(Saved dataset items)
==============================

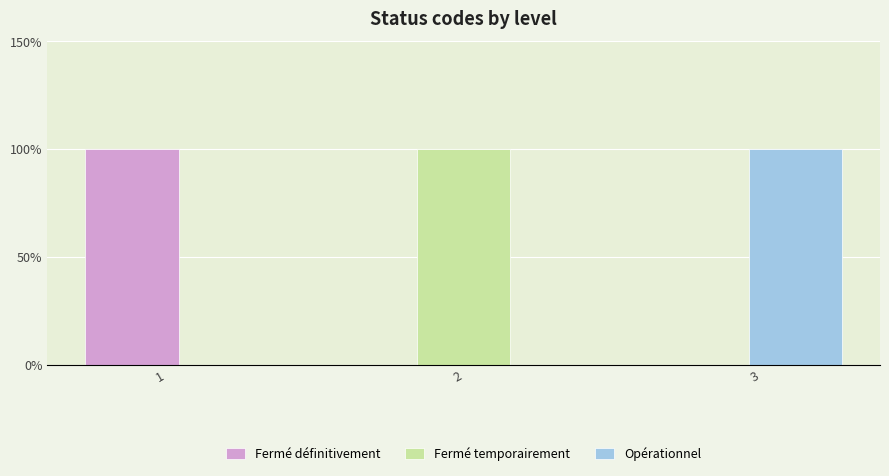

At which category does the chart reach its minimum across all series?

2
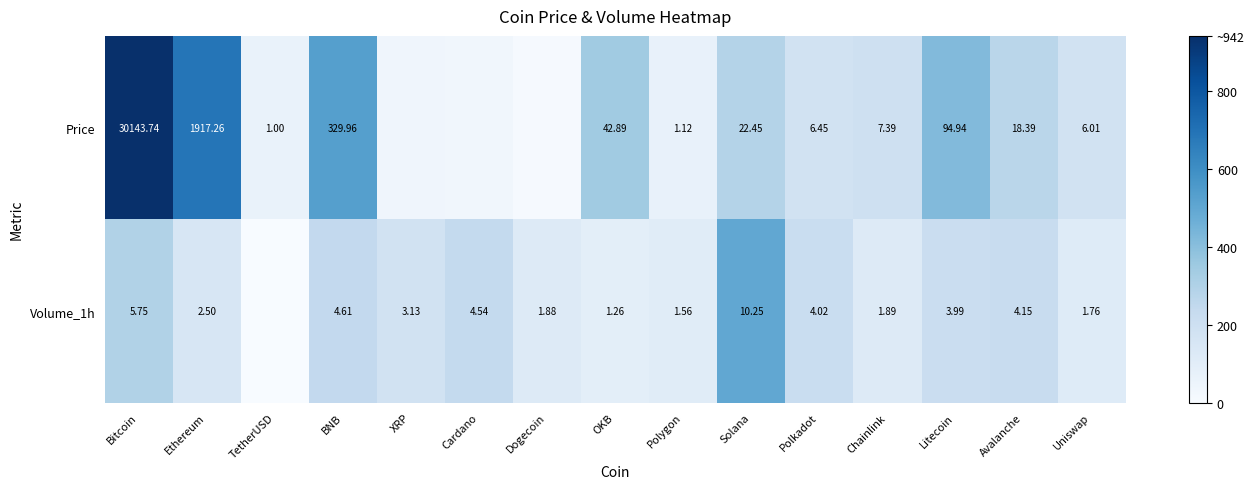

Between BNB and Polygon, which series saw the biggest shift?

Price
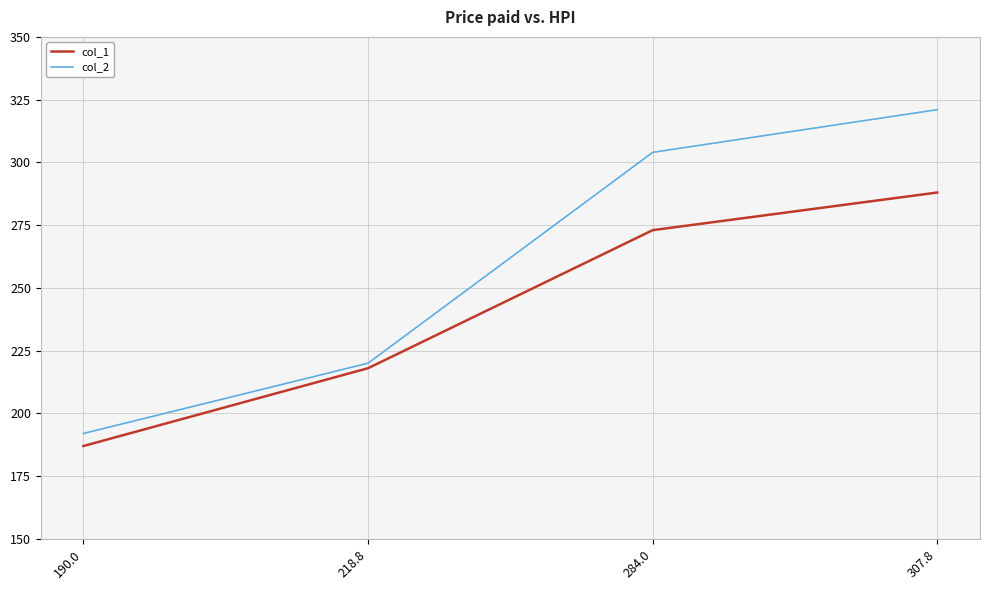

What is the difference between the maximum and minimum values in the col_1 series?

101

==============================

Recast the material above as a numbered list. Omit the blank lines and the pictures.

1. At which category does the chart reach its minimum across all series?
2. 2
3. Between BNB and Polygon, which series saw the biggest shift?
4. Price
5. What is the difference between the maximum and minimum values in the col_1 series?
6. 101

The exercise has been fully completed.